520 They came in and were allowed to address the queen. Ilioneus,
the oldest of them, made this appeal: ‘You are a queen whom
Jupiter has allowed to found a new city and curb proud peoples
with your justice; we are the unhappy men of Troy, blown by
the winds over all the oceans of the world, and we come to you
as suppliants. Save our ships from the impious threat of fire. We
are god-fearing men. Take pity on us. Look more closely at us
– we have not come to Libya to pillage your homes and their
gods, to take plunder and drive it down to the shore. Such
violence and arrogance are not to be found in the hearts of the
defeated.
530 ‘There is a place which Greeks know by the name Hesperia.
It is an ancient land, strong in war and rich in the fertility of its
soil. It was once tilled by Oenotrians, but now we believe
their descendants have called themselves Italians after their king
Italus. This is where we were steering when suddenly Orion rose
in cloud and tempest and drove us on to hidden shallows, the
sea overwhelmed us and fierce southerly squalls scattered us far
and wide among breakers and uncharted rocks. A few of us
drifted ashore here to your land. What manner of men are these?
540 Is this a country of barbarians that allows its people to act in
this way? Sailors have a right to the shore and we are refused it.
They make war on us and will not let us set foot on land. You
may be no respecters of men. You may fear no men’s arms, but
think of the gods, who see right and wrong and do not forget.
Our king was Aeneas. He had no equal for his piety and his care
for justice, and no equal in the field of battle. If the Fates still
protect him, if he still breathes the air of heaven, if he is not
even now laid low among the merciless shades, you would have
nothing to fear or to regret by taking the lead in a contest of
550 kindness.
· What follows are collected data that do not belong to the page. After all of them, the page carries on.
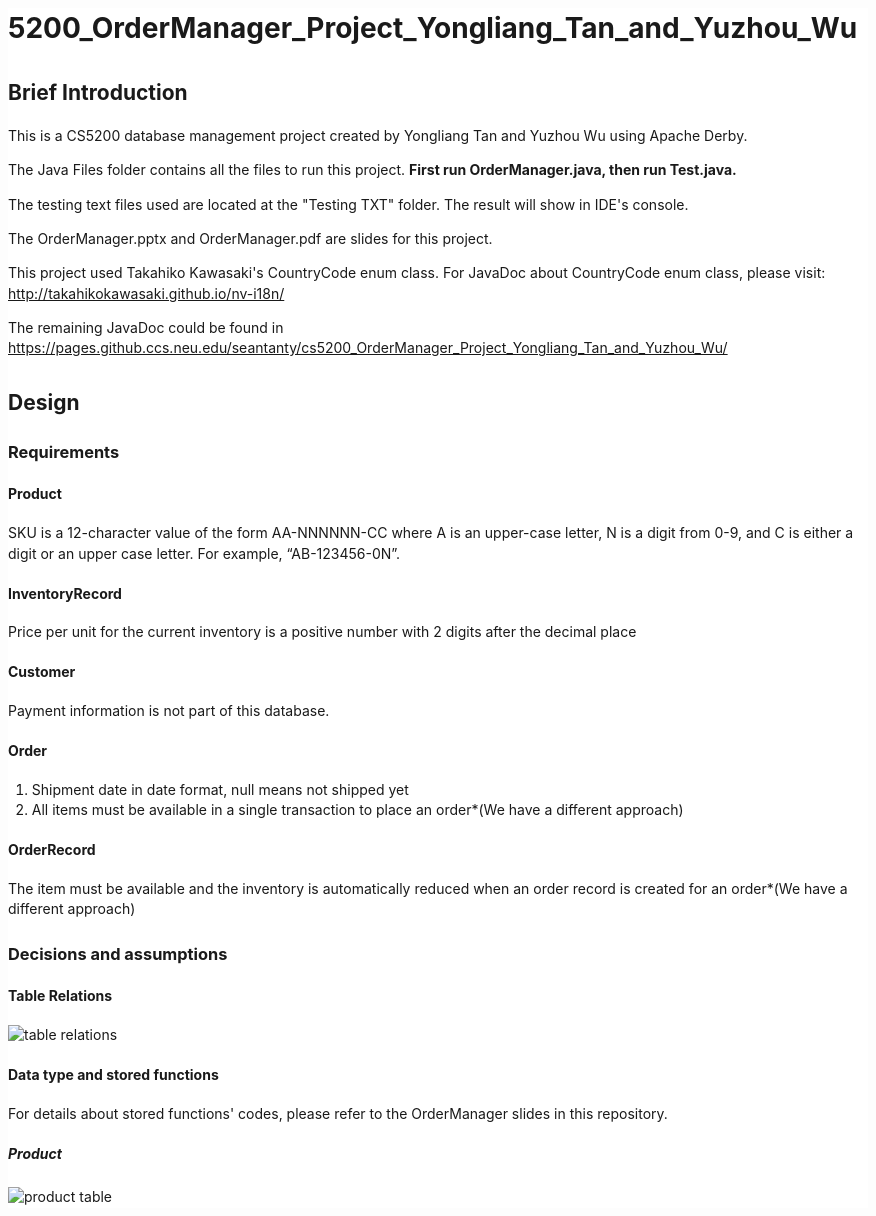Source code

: # 5200_OrderManager_Project_Yongliang_Tan_and_Yuzhou_Wu

## Brief Introduction

This is a CS5200 database management project created by Yongliang Tan and Yuzhou Wu using Apache Derby.

The Java Files folder contains all the files to run this project. **First run OrderManager.java, then run Test.java.**

The testing text files used are located at the "Testing TXT" folder. The result will show in IDE's console.

The OrderManager.pptx and OrderManager.pdf are slides for this project.

This project used Takahiko Kawasaki's CountryCode enum class.
For JavaDoc about CountryCode enum class, please visit: http://takahikokawasaki.github.io/nv-i18n/

The remaining JavaDoc could be found in https://pages.github.ccs.neu.edu/seantanty/cs5200_OrderManager_Project_Yongliang_Tan_and_Yuzhou_Wu/

## Design
### Requirements
#### Product
SKU is a 12-character value of the form AA-NNNNNN-CC where A is an upper-case letter, N is a digit from 0-9, and C is either a digit or an upper case letter. For example, “AB-123456-0N”.

#### InventoryRecord
Price per unit for the current inventory is a positive number with 2 digits after the decimal place

#### Customer
Payment information is not part of this database.

#### Order 
1. Shipment date in date format, null means not shipped yet
2. All items must be available in a single transaction to place an order*(We have a different approach)

#### OrderRecord
The item must be available and the inventory is automatically reduced when an order record is created for an order*(We have a different approach)

### Decisions and assumptions
#### Table Relations

![table relations](https://media.github.ccs.neu.edu/user/4294/files/3cab4a00-9705-11e9-9bbd-b2adf50c629d)

#### Data type and stored functions
For details about stored functions' codes, please refer to the OrderManager slides in this repository.
##### Product
![product table](https://media.github.ccs.neu.edu/user/4294/files/a46e8e80-971f-11e9-8bfc-172648fc00dd)

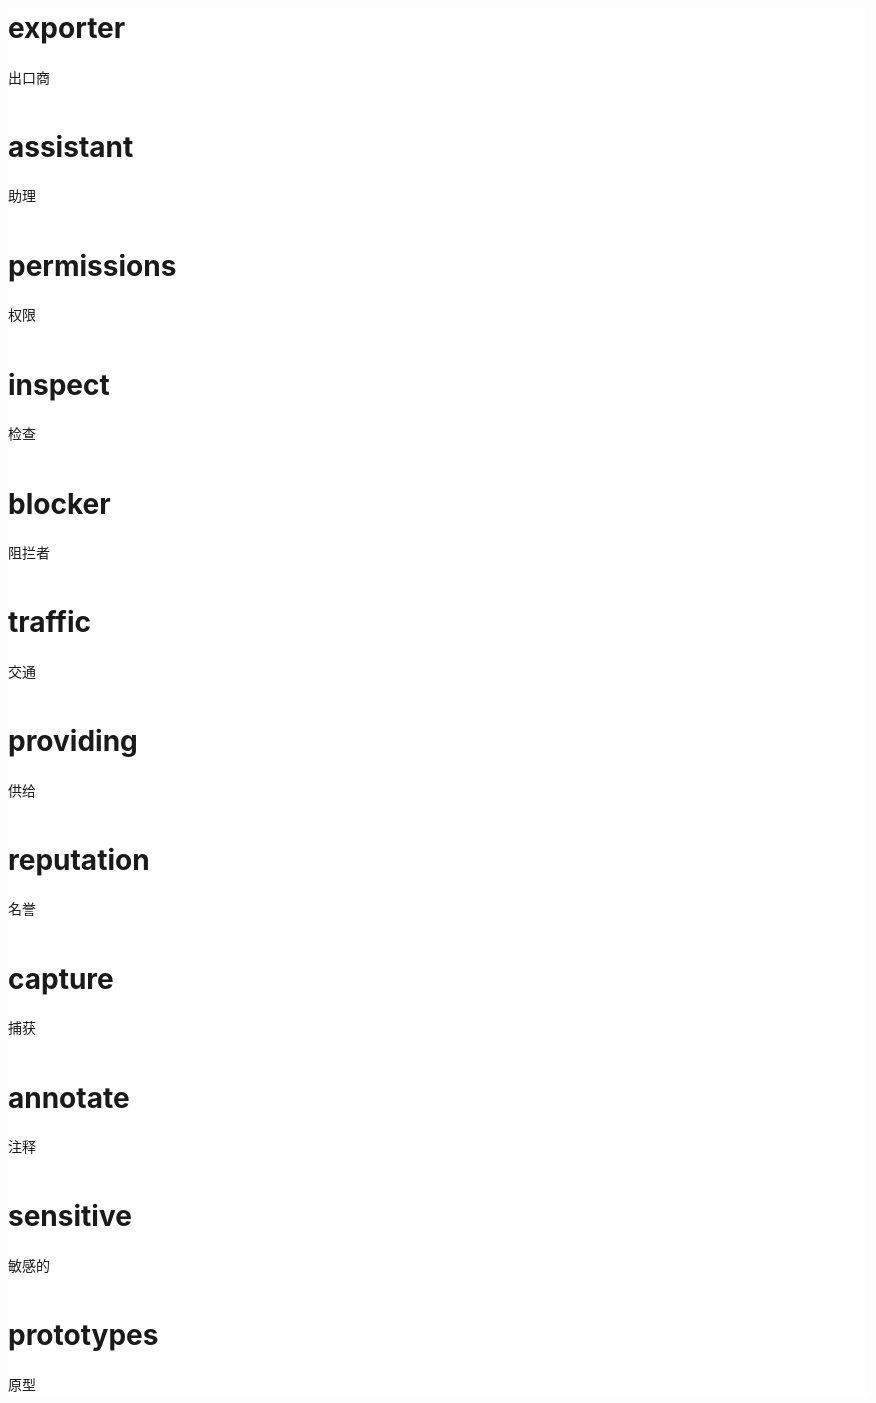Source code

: 
# exporter
出口商


# assistant
助理


# permissions
权限

# inspect
检查

# blocker
阻拦者

# traffic
交通

# providing
供给

# reputation
名誉

# capture
捕获

# annotate
注释

# sensitive
敏感的

# prototypes
原型
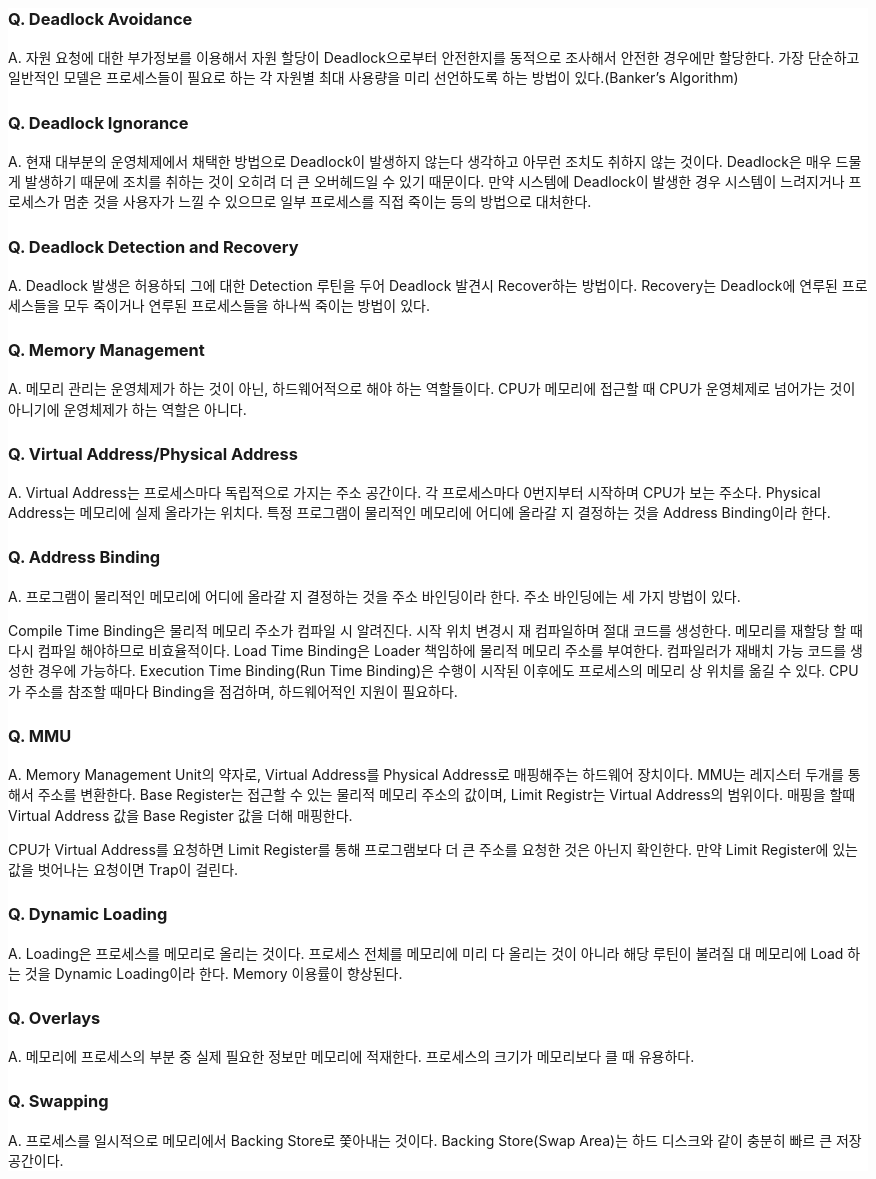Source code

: ### Q. Deadlock Avoidance
A. 자원 요청에 대한 부가정보를 이용해서 자원 할당이 Deadlock으로부터 안전한지를 동적으로 조사해서 안전한 경우에만 할당한다. 가장 단순하고 일반적인 모델은 프로세스들이 필요로 하는 각 자원별 최대 사용량을 미리 선언하도록 하는 방법이 있다.(Banker’s Algorithm)

### Q. Deadlock Ignorance
A. 현재 대부분의 운영체제에서 채택한 방법으로 Deadlock이 발생하지 않는다 생각하고 아무런 조치도 취하지 않는 것이다. Deadlock은 매우 드물게 발생하기 때문에 조치를 취하는 것이 오히려 더 큰 오버헤드일 수 있기 때문이다. 만약 시스템에 Deadlock이 발생한 경우 시스템이 느려지거나 프로세스가 멈춘 것을 사용자가 느낄 수 있으므로 일부 프로세스를 직접 죽이는 등의 방법으로 대처한다.

### Q. Deadlock Detection and Recovery
A.  Deadlock 발생은 허용하되 그에 대한 Detection 루틴을 두어 Deadlock 발견시 Recover하는 방법이다. Recovery는 Deadlock에 연루된 프로세스들을 모두 죽이거나 연루된 프로세스들을 하나씩 죽이는 방법이 있다.

### Q. Memory Management
A. 메모리 관리는 운영체제가 하는 것이 아닌, 하드웨어적으로 해야 하는 역할들이다. CPU가 메모리에 접근할 때 CPU가 운영체제로 넘어가는 것이 아니기에 운영체제가 하는 역할은 아니다.

### Q. Virtual Address/Physical Address
A. Virtual Address는 프로세스마다 독립적으로 가지는 주소 공간이다. 각 프로세스마다 0번지부터 시작하며 CPU가 보는 주소다. Physical Address는 메모리에 실제 올라가는 위치다. 특정 프로그램이 물리적인 메모리에 어디에 올라갈 지 결정하는 것을 Address Binding이라 한다.

### Q. Address Binding
A. 프로그램이 물리적인 메모리에 어디에 올라갈 지 결정하는 것을 주소 바인딩이라 한다. 주소 바인딩에는 세 가지 방법이 있다.

Compile Time Binding은 물리적 메모리 주소가 컴파일 시 알려진다. 시작 위치 변경시 재 컴파일하며 절대 코드를 생성한다. 메모리를 재할당  할 때 다시 컴파일 해야하므로 비효율적이다.
Load Time Binding은 Loader 책임하에 물리적 메모리 주소를 부여한다. 컴파일러가 재배치 가능 코드를 생성한 경우에 가능하다.
Execution Time Binding(Run Time Binding)은 수행이 시작된 이후에도 프로세스의 메모리 상 위치를 옮길 수 있다. CPU가 주소를 참조할 때마다 Binding을 점검하며, 하드웨어적인 지원이 필요하다.

### Q. MMU
A. Memory Management Unit의 약자로, Virtual Address를 Physical Address로 매핑해주는 하드웨어 장치이다. MMU는 레지스터 두개를 통해서 주소를 변환한다. Base Register는 접근할 수 있는 물리적 메모리 주소의 값이며, Limit Registr는 Virtual Address의 범위이다. 매핑을 할때 Virtual Address 값을 Base Register 값을 더해 매핑한다.

CPU가 Virtual Address를 요청하면 Limit Register를 통해 프로그램보다 더 큰 주소를 요청한 것은 아닌지 확인한다. 만약 Limit Register에 있는 값을 벗어나는 요청이면 Trap이 걸린다.

### Q. Dynamic Loading
A. Loading은 프로세스를 메모리로 올리는 것이다. 프로세스 전체를 메모리에 미리 다 올리는 것이 아니라 해당 루틴이 불려질 대 메모리에 Load 하는 것을 Dynamic Loading이라 한다. Memory 이용률이 향상된다.

### Q. Overlays
A. 메모리에 프로세스의 부분 중 실제 필요한 정보만 메모리에 적재한다. 프로세스의 크기가 메모리보다 클 때 유용하다.

### Q. Swapping
A. 프로세스를 일시적으로 메모리에서 Backing Store로 쫓아내는 것이다. Backing Store(Swap Area)는 하드 디스크와 같이 충분히 빠르 큰 저장 공간이다.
In the land of Sicily we have arms and cities and the
great Acestes, sprung from Trojan blood. Allow us to draw up
our storm-battered ships, to hew timbers in your woods and
shape new oars, so that we can make for Italy and Latium with
joy in our hearts, if indeed we go to Italy with our comrades
and our king; but if they are lost, if you, great Father of the
Trojans, are drowned in the sea off Libya, and there are no
hopes left in Iulus, then we can at least go back to where we
came from across the Sicilian sea, to the place that is prepared
560 for us, and return to king Acestes.’ So spoke Ilioneus and all the
Trojans to a man murmured in agreement.